**Requirement**
Within the lines below, find those that hold the string "linejoin" and copy each one.

**The records**
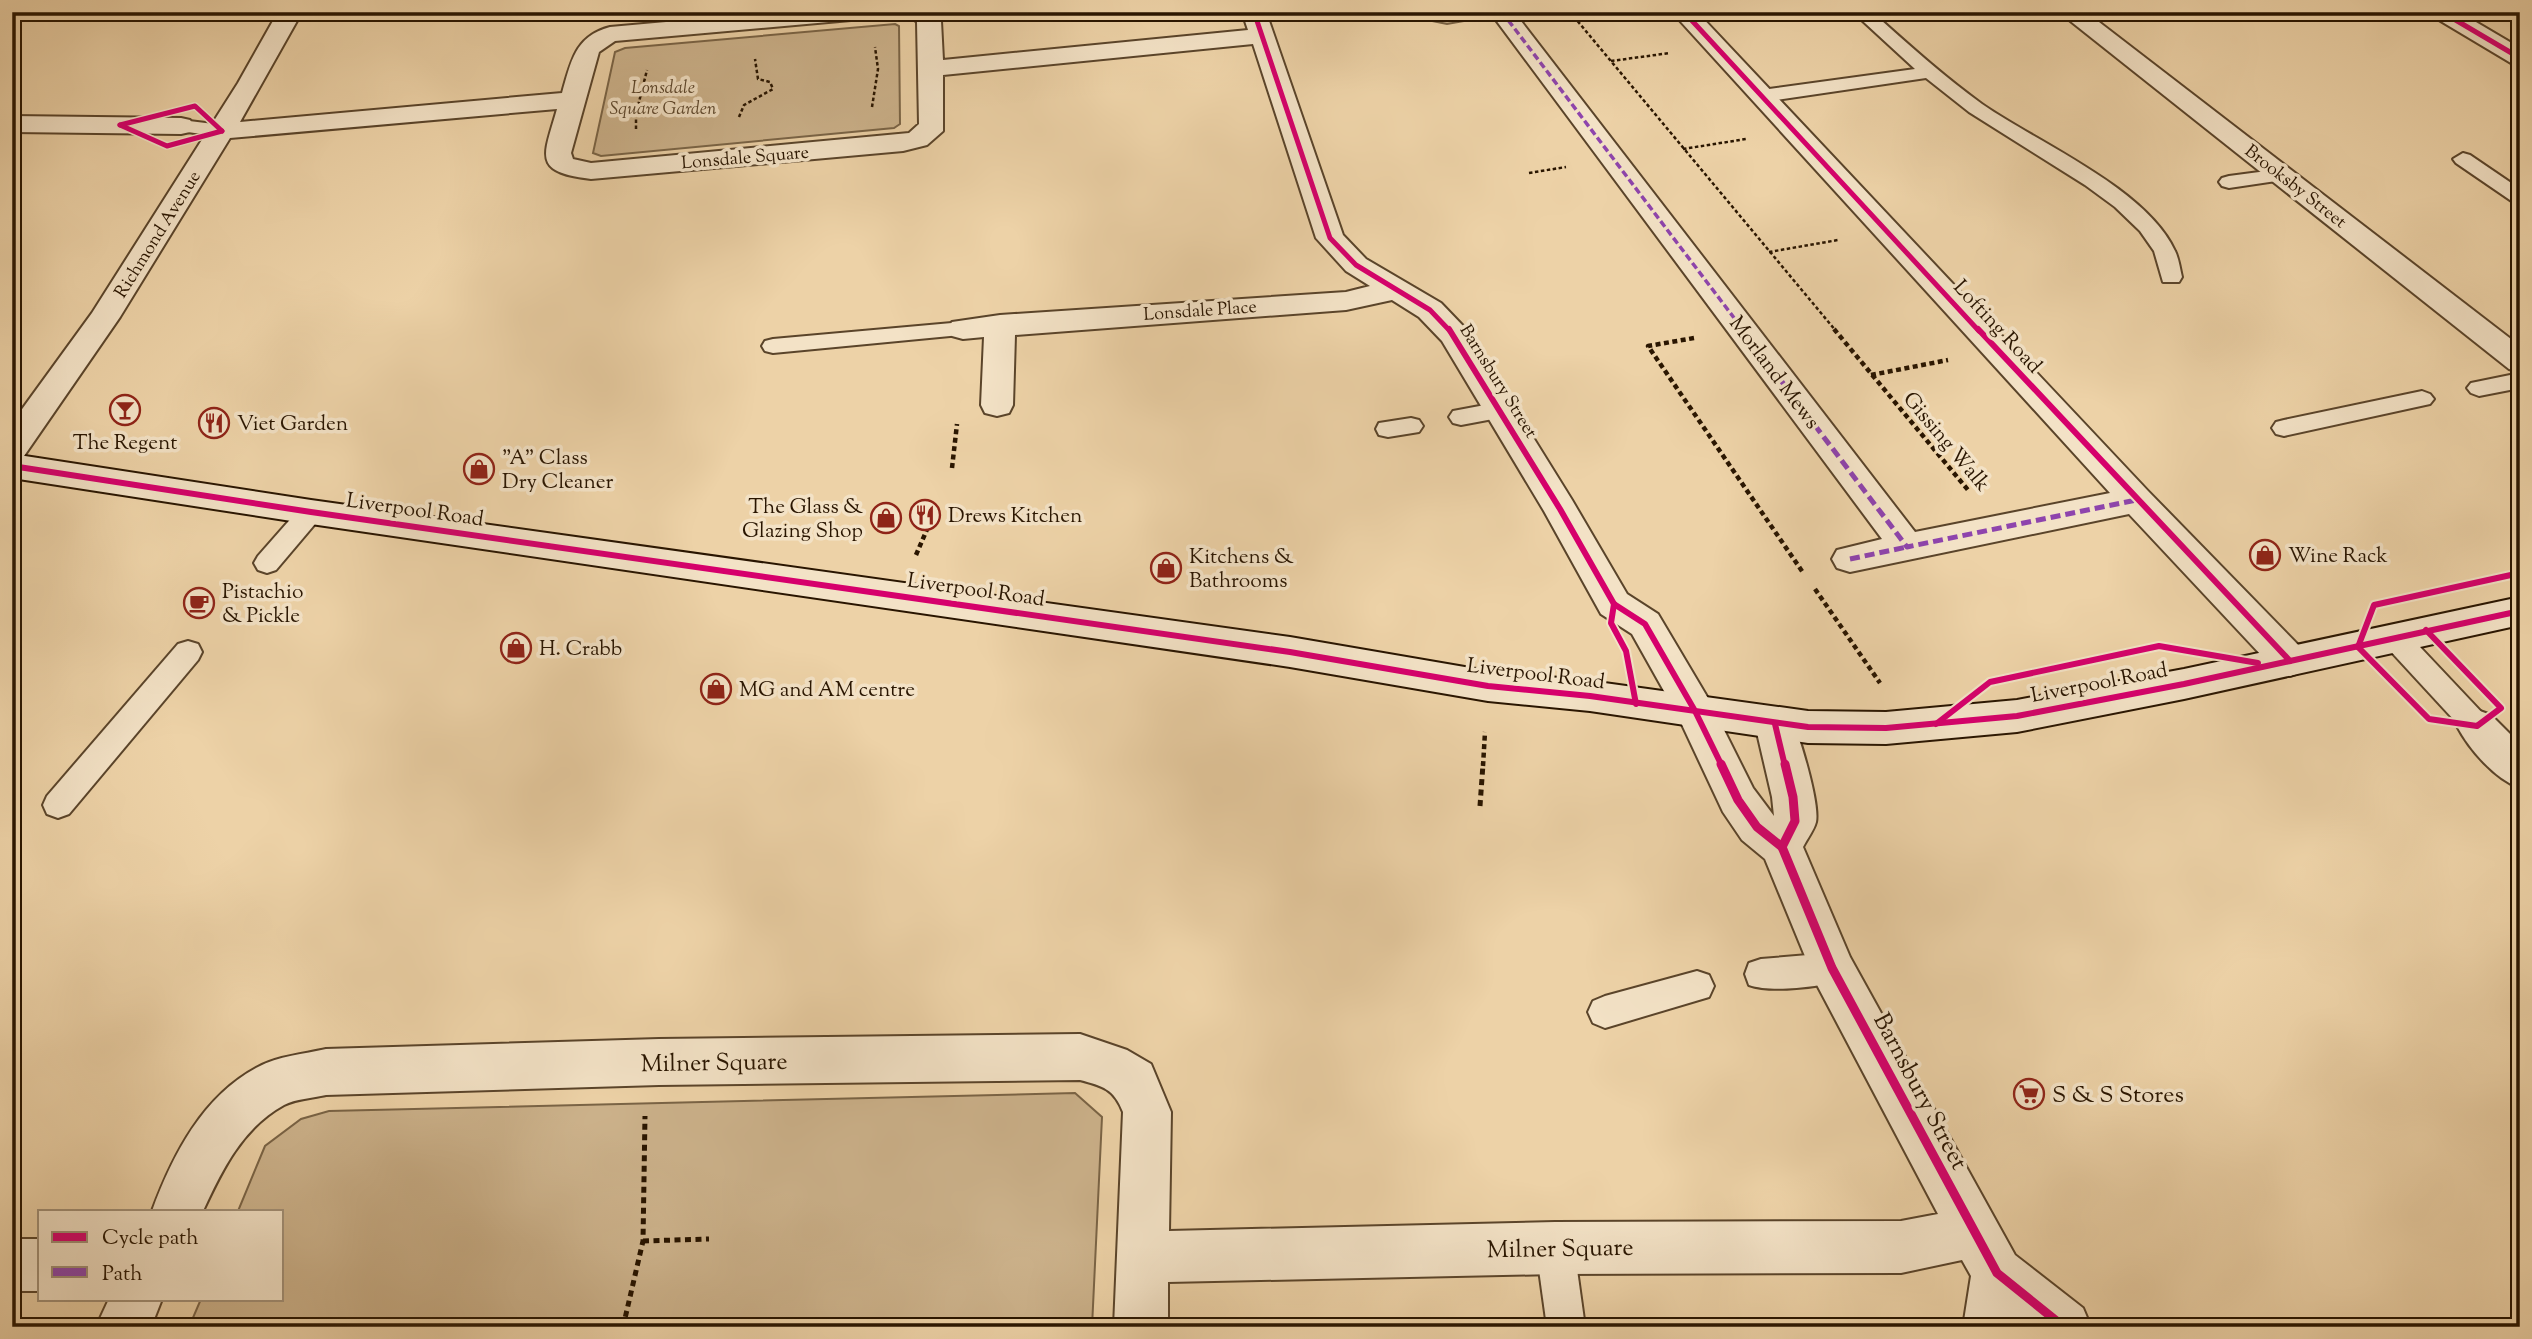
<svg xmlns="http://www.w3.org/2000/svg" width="2532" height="1339" viewBox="0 0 2532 1339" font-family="'Sorts Mill Goudy',serif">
<rect width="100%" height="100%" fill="#edd2a7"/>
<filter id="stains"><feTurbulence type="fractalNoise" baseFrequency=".00286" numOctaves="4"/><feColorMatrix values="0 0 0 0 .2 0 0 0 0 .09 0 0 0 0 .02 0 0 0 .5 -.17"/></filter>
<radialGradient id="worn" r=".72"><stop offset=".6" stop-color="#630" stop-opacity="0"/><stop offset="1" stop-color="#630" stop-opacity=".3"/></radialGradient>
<g fill="#ccb28b" stroke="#7a6446" stroke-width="2">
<path d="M1413,12H1469L1470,20L1447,24L1412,17Z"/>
<path d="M895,24L899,26L900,124L894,128L601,156L593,153L615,52L625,48Z"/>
<path d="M1075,1093L1102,1117L1092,1327H189L201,1299H282V1211H238L265,1146L301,1119L329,1111Z"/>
</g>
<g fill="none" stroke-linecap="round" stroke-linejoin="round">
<g stroke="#5a442a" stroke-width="4">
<g id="lane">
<path d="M1853,12H1872C1908,44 1943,76 1982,104C2038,143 2146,188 2175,251C2179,259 2180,269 2182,277L2179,282H2163L2154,251L2140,231L2115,207L2085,185L1969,112L1926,78L1762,102L1755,100L1753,96L1755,92L1762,90L1915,69Z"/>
<path d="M2488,12L2486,16L2451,22L2442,17L2449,12Z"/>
<path d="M181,120L222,125L232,131L222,137L174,130L171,126L174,122Z"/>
<path d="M2463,153L2470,155L2520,189V204L2513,202L2456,163L2453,159Z"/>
<path d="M2282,169L2289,171L2292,175L2289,179L2229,188L2222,186L2219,182L2222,178L2229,176Z"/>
<path d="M963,322L971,324L974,329L971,334L773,353L765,351L762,346L765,341L773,339Z"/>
<path d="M2520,373V388L2479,396L2471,393L2467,388L2471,383Z"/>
<path d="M2422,391L2430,394L2434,399L2430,404L2284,436L2276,434L2272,428L2276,422L2284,420Z"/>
<path d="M1501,402L1509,404L1513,410L1509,416L1461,425L1453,423L1449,417L1453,411Z"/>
<path d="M1411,418L1419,420L1423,426L1419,432L1388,437L1379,435L1376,429L1379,423Z"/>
<path d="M311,503L320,506L324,512L320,518L276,570L267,573L258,570L254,563L258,556L302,506Z"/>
<path d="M2394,627L2404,630L2487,718L2491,726L2487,734L2477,738L2467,734L2384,644L2380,637L2384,630Z"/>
<path d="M188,641L198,644L202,652L198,660L69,814L58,818L47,814L43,805L47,796L178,644Z"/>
<path d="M1832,953L1844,957L1848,968L1844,979C1822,987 1771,993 1749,985L1745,974L1749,963L1761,959Z"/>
<path d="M1697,971L1709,975L1714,986L1709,997L1605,1028L1593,1023L1588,1012L1593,1001L1605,996Z"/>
<path d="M1555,1229L1568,1235L1574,1248L1585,1327H1547L1536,1248L1542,1235Z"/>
</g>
</g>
<g stroke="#5a442a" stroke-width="4">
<g id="street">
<path d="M278,12H302L240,122L562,93C571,62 575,36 610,27L777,12H874L870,17L862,19L615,41L599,52L571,153L573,159L591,163L909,133L919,124L917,22L904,12H934L941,21L943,60L1248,30L1242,12H1266L1343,235L1366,259L1441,303L1465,328L1572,500L1627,594L1658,614L1709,700L1753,788L1774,816L1772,797L1755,724L1761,713L1775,708L1789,713C1798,730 1820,803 1816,822C1814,830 1807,839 1803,847L1850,957L2015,1255L2083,1308L2091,1327H2022L2017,1323V1327H1963L1971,1276L1962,1260L1901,1273L1555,1274L1168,1282V1327H1114L1123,1112C1114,1089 1103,1086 1080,1080L659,1085L326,1095C313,1098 295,1099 284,1105C242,1128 222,1170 203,1211H152C173,1154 203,1096 258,1067C278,1056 304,1054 326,1049L659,1039L1080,1034L1127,1050L1151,1064L1171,1112L1169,1231L1555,1222L1901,1221L1938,1214L1816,983L1765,859L1742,840L1723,812L1678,716L1632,634L1601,614L1544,511L1442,341L1419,317L1392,300L1346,310L1015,335L1013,405L1009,413L997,416L985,413L981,405L984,337L963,339L952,336L948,329L952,322L1000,315L1346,292L1370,286L1346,271L1316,238L1253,44L943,75V131L927,145L903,151L591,179C531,172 544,156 557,109L230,138L120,317L24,456L12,459V423L92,313L238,83Z"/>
<path d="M1490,12H1514L1915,532L2110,493L1672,12H1697L2148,491L2304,651L2309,661L2304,671L2290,676L2276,671L2129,514L1850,572L1837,568L1832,559L1837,550L1882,539Z"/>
<path d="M2059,12H2086L2520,346V372L2509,369Z"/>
<path d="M2430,12H2459L2520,48V65L2511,63L2434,17Z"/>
<path d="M12,116L181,118L190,120L194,126L190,132L181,134L12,132Z"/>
<path d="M2477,710L2491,715L2520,744V788C2495,779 2469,749 2457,726L2463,715Z"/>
<rect x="12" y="1239" width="28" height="52"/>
<path d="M109,1299H162L151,1327H96Z"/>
</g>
</g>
<g stroke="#291500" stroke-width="4">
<path id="secondary" d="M12,454L311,500L1290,637L1488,671L1590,681L1808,711L1886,712L2017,700L2184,669L2520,597V625L2184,699L2017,732L1886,744L1808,743L1590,711L1488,701L1290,667L311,524L12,478Z"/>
</g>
<g stroke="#291500" stroke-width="2.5" stroke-dasharray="3.5 2.5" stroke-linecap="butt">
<path d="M1570,12L1836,331"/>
<path d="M1611,61L1670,53"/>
<path d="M872,107L878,69L875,47"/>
<path d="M739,117L744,105L773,89L770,82L758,79L755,59"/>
<path d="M636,129V114L647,70"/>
<path d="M1683,149L1746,139"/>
<path d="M1529,173L1566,167"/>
<path d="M1769,252L1838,240"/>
</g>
<g stroke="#291500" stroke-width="4.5" stroke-dasharray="5 3.5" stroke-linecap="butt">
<path d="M1834,329L1968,490"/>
<path d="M1694,338L1648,346L1804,574"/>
<path d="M1871,375L1948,360"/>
<path d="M952,468L957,424"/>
<path d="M916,555L931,520"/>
<path d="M1815,589L1880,683"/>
<path d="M1483,766L1485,732"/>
</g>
<g stroke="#291500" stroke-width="5" stroke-dasharray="6 4.5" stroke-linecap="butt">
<path d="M1480,806L1483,764"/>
<path d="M643,1241L709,1239"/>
<path d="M623,1327L643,1241L645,1116"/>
</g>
<use href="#lane" fill="#f3e2c6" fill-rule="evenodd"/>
<use href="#street" fill="#f3e2c6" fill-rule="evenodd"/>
<use href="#secondary" fill="#f3e2c6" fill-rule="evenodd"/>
<path stroke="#8e44ad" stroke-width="3.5" stroke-dasharray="7 3.5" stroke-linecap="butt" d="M1502,12L1744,331"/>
<g stroke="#8e44ad" stroke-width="5" stroke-dasharray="10 5" stroke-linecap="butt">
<path d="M1742,329L1907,547L2136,500"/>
<path d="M1850,559L1907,547"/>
</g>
<g stroke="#f3e2c6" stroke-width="8">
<g id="cycleway-far2">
<path d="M1254,12L1330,238L1356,265L1430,310L1450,331"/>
<path d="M1684,12L1979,331"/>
<path d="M2442,12L2520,58"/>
<path d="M120,125L195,106L222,131"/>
<path d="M120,125L167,146L222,131"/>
</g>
</g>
<g stroke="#f3e2c6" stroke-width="10">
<g id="cycleway-far1">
<path d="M1449,329L1560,509L1614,604L1645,624L1695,711L1722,766"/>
<path d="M1978,329L2290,661"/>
<path d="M12,466L311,512L1290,652L1488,686L1590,696L1808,727L1886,728L2017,716L2184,684L2520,611"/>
<path d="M1614,604L1611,623L1626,651L1636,704"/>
<path d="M2358,647L2429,719L2477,726L2501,708L2426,630"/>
<path d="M2358,647L2374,605L2520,573"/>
<path d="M1775,724L1785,766"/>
<path d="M1936,724L1990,682L2159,646L2258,663"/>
</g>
</g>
<g stroke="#f3e2c6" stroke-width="13">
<g id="cycleway">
<path d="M1721,764L1738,800L1757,827L1782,847L1832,968L1997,1273L2064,1327"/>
<path d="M1782,847L1795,821L1793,797L1785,764"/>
</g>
</g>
<use href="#cycleway-far2" stroke="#d6006c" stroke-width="5"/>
<use href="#cycleway-far1" stroke="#d6006c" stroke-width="6"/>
<use href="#cycleway" stroke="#d6006c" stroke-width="9"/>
</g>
<defs>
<g id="bar-ring" transform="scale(1.575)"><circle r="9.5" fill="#f3e2c6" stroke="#8f2418" stroke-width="1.5"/><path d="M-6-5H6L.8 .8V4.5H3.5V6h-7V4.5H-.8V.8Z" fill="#8f2418"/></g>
<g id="restaurant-ring" transform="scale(1.575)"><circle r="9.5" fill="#f3e2c6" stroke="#8f2418" stroke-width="1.5"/><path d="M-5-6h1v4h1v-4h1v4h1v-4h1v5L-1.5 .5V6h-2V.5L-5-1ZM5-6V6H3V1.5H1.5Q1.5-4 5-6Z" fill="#8f2418"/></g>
<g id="shop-ring" transform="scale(1.575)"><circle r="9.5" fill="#f3e2c6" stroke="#8f2418" stroke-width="1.5"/><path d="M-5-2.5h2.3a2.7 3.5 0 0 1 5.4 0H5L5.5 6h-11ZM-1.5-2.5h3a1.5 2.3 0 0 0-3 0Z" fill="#8f2418"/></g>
<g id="cafe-ring" transform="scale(1.575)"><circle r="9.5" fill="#f3e2c6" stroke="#8f2418" stroke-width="1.5"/><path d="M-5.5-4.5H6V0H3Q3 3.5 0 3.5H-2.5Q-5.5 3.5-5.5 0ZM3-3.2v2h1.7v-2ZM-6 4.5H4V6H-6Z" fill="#8f2418"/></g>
<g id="supermarket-ring" transform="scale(1.575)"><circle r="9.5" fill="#f3e2c6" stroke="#8f2418" stroke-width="1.5"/><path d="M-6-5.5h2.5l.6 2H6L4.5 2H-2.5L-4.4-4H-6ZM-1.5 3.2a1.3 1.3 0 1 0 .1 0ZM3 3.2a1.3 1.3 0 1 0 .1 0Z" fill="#8f2418"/></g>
</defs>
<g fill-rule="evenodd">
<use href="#bar-ring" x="125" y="410"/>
<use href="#restaurant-ring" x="214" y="423"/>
<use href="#shop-ring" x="479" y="469"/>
<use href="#restaurant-ring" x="925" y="515"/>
<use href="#shop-ring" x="886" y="518"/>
<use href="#shop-ring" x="2265" y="555"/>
<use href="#shop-ring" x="1166" y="568"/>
<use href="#cafe-ring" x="199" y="603"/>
<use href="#shop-ring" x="516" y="648"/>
<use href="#shop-ring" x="716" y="689"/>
<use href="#supermarket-ring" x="2029" y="1094"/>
</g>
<g text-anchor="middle" stroke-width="7" stroke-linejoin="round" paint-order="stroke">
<g font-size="18" font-style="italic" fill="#5a442a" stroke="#f3e2c6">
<text x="663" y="93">Lonsdale<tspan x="663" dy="21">Square Garden</tspan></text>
</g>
<g font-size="18" fill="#291500" stroke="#f3e2c6">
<text transform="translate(745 157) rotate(-5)" y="6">Lonsdale Square</text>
<text transform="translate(2296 186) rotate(38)" y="6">Brooksby Street</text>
<text transform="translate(157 234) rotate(-58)" y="6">Richmond Avenue</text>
<text transform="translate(1200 310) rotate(-4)" y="6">Lonsdale Place</text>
<text transform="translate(1499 381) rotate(58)" y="6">Barnsbury Street</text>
</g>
<g font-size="21" fill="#291500" stroke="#f3e2c6">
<text transform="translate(1998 326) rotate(47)" y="7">Lofting Road</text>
<text transform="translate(1775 372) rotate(53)" y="7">Morland Mews</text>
<text transform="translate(1947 441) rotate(50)" y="7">Gissing Walk</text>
<text transform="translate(415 509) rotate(8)" y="7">Liverpool Road</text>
<text transform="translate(976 589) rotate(8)" y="7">Liverpool Road</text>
<text transform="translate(1536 673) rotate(7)" y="7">Liverpool Road</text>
<text transform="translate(2099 682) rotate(-11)" y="7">Liverpool Road</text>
</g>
<g font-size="21" fill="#291500" stroke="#f3e2c6" text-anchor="start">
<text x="237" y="430">Viet Garden</text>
<text x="125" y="449" text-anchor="middle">The Regent</text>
<text x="502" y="464">"A" Class<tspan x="502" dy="24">Dry Cleaner</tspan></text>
<text x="863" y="513" text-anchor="end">The Glass &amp;<tspan x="863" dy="24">Glazing Shop</tspan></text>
<text x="948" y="522">Drews Kitchen</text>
<text x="2288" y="562">Wine Rack</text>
<text x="1189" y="563">Kitchens &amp;<tspan x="1189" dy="24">Bathrooms</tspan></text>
<text x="222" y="598">Pistachio<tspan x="222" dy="24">&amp; Pickle</tspan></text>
<text x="539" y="655">H. Crabb</text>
<text x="739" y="696">MG and AM centre</text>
</g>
<g font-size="24" fill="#291500" stroke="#f3e2c6">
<text transform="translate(714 1062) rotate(-1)" y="8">Milner Square</text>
<text transform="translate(1921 1091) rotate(62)" y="8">Barnsbury Street</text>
<text transform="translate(1560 1248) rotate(-1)" y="8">Milner Square</text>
</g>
<g font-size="24" fill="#291500" stroke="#f3e2c6" text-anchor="start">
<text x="2052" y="1102">S &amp; S Stores</text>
</g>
</g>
<rect width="2532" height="1339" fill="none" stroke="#edd2a7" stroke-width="42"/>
<rect x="14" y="14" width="2504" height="1311" fill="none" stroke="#291500" stroke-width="3.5"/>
<rect x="21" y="21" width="2490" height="1297" fill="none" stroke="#291500" stroke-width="2"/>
<rect x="38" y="1210" width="245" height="91" fill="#f3e2c6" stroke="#a29077" stroke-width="2"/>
<rect x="52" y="1232" width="35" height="10" fill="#d6006c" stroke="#a29077" stroke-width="2"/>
<text x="102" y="1244" font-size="21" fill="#291500">Cycle path</text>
<rect x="52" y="1267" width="35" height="10" fill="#8e44ad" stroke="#a29077" stroke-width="2"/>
<text x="102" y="1280" font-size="21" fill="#291500">Path</text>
<rect width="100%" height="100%" filter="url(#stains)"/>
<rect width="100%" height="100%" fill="url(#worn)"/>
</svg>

**Your solution**
<g fill="none" stroke-linecap="round" stroke-linejoin="round">
<g text-anchor="middle" stroke-width="7" stroke-linejoin="round" paint-order="stroke">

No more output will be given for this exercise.